Theological material : food and clothing, the church, and the freedom of God.

Abstract

This dissertation engages the Christian church’s ambivalence about the theological value of material, its lingering inclination to turn from “matter” to “spirit” to find the real substance of God’s concerns. Christians who seek this material elsewhere have little cause to find it in their own everyday relationships, even when these devalue and degrade (unmatter) the material lives on which they depend. I consider in particular the food and clothing networks essential to the church’s material life in the United States, outlining the economic, social, and political agreements that incline these networks to serve growth and profit at the cost of sacrificing the poor and the earth.
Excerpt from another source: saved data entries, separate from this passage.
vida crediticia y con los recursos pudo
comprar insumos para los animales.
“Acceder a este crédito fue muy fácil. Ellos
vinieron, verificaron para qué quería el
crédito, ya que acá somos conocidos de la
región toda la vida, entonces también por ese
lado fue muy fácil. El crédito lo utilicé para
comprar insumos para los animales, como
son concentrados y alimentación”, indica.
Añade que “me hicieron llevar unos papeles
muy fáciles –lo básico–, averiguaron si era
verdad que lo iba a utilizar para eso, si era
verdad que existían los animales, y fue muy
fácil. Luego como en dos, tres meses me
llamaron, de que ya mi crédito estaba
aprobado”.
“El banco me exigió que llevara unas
These largely empirical descriptions also press the question of material’s significance within Christian theology, and particularly within a tradition of ecclesial-theological retrieval represented by Stanley Hauerwas. I engage Hauerwas and related discourses (the ecclesial economics of William Cavanaugh and D. Stephen Long and the agrarian theologies of Norman Wirzba and Ellen Davis) to ask how the church might make room for the meaningfulness of material creatures and relationships within its own unapologetic ecclesial speech. Even amid the material commitments of these theologians, I suggest habits that could dispose them to devalue material things: to attend to them in order to discern the “real” theological material (narratives and character formation) that lies beneath, or to absorb concern for the material implications of Christian performances into concern for the formation of Christians themselves. Finally, this dissertation identifies theological and practical resources that can help the church orient itself according to the material commitments of the Triune God. I outline a Christian theological materiality in conversation with Gustavo Gutiérrez, whose theology of God’s option for the poor invites the church into deep communion in the divine life, and thus into free and loving accompaniment of the devalued neighbor. I suggest practical directions for the church’s discipleship amid food and clothing networks, describing the deepening of its roots in the company of the Lord and its resilient neighbors and the widening of its witness to the God who redeems the poor and all creation from death.